What we know is these things matter; they impact cell performance.

So again, when screening is smaller, homogenous conditions, it’s hard to mimic what may happen in scaled fermentation.

So we can use these multivariate assays to kind of build a picture of strained performance at the range of conditions we expect to see at scale.

And that’s kind of what I want to show here on the right. So this is an example. We have two strains, strain one may be a parent strain. Strain two could have some engineered modification. We expect to see some sort of substrate gradient at scale. So we can design this experiment, we have two different substrates, we have a range of substrate concentrations across our 96-well plate. We can run this assay, we can get the results at the end of this production fermentation, and we can say for each of these conditions that we expect to see, strain two is statistically better than strain one. This kind of validates our step change improvement prior to scale up, and we can form multiple rounds of engineering really quickly. And this can minimize our data cycle by several weeks. That’s huge.

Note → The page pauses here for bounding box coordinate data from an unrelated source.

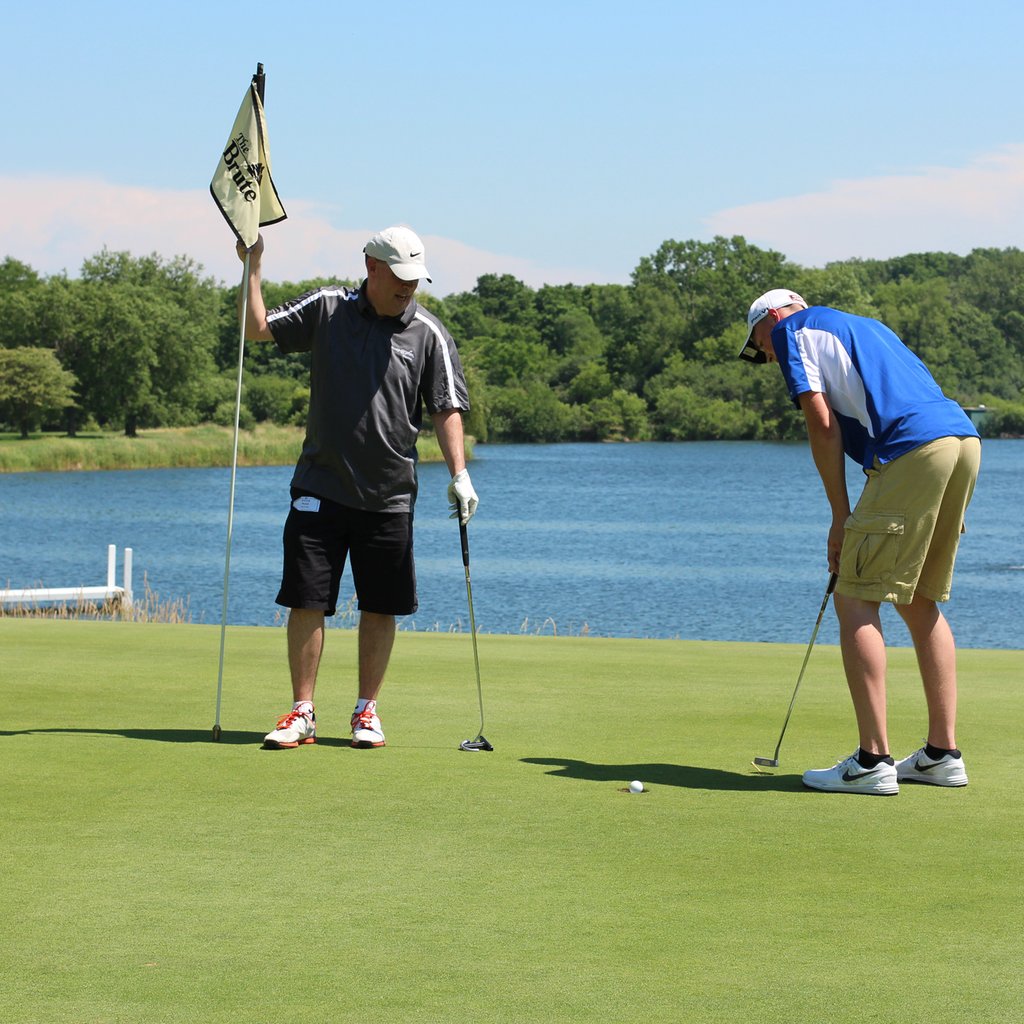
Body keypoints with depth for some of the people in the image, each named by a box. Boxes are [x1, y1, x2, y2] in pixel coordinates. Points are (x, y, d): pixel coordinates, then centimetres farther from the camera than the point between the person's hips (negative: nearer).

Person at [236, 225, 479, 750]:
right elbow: (256, 328, 9)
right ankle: (302, 712, 5)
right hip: (321, 489, 0)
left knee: (380, 607, 4)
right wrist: (253, 265, 1)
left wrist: (459, 472, -13)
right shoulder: (327, 309, 3)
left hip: (389, 495, 0)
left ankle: (366, 711, 17)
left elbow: (447, 409, -1)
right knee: (306, 600, -3)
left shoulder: (429, 334, 0)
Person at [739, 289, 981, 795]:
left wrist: (841, 516, 5)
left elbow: (823, 425, -1)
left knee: (856, 601, -3)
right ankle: (942, 754, 18)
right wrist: (936, 509, 22)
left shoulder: (792, 328, 9)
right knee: (919, 601, 17)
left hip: (912, 450, -8)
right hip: (964, 437, 8)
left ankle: (873, 761, -8)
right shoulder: (860, 326, 33)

But we always want to do more, so this is batch fermentation. What if we used our robotic-connected Lynx to expand our small screen capabilities to mimic fed-batch fermentation? Because that’s also really cool.

So, in this example, let’s start on the figure on the left. We wanted to test our strains under a range of feed rates. So, we have a 96-well plate, we have a range of initial substrate concentrations. At each of those substrate concentrations, we have four different feed rates. And the goal here is, at what feed rate can we match the cell’s substrate uptake? So, in this idea, the metric that we’re using would be measuring the residual substrate at the end of our fermentation and comparing that to our initial substrate concentration.

So looking here, we run this assay. We get the results. We can say, OK, feed rate 2 looks really good. Under all of the initial substrate concentrations, it kind of has a one-to-one ratio of residual substrate.

We take this phenotyping data. We can pair this with our results at the end of our small-scale fermentation. We can do this multidimensional analysis of the output. And we can see the impact on our product titer, rate, and yield. We can then take this data, we can feed it back into our modeling and design of our data cycle, as I talked about earlier, and really begin guiding the next round of strain engineering.

Two big takeaways I want to have here: The first is, we can use our robotic-connected Lynx to simplify the complexity of running fed batch fermentations.

And the second one is we can now reveal the complexities we see in scale-up in high-throughput, small-scale screening.

And none of that would be possible without the power of the Dynamic Devices Lynx, specifically the VVP technology.

As always, it takes a lot of people to make a project like this. I have the honor of presenting, but many different people came and touched us and impacted this platform. We have a couple contributors in this room. We’ve got Alex and Natasha back there, as well as Jungik. So huge thank you to the entire team. It took a lot of work and a lot of effort to make something like this successful.

And of course, the Dynamic Devices team, as well, were huge contributors. So, thank you.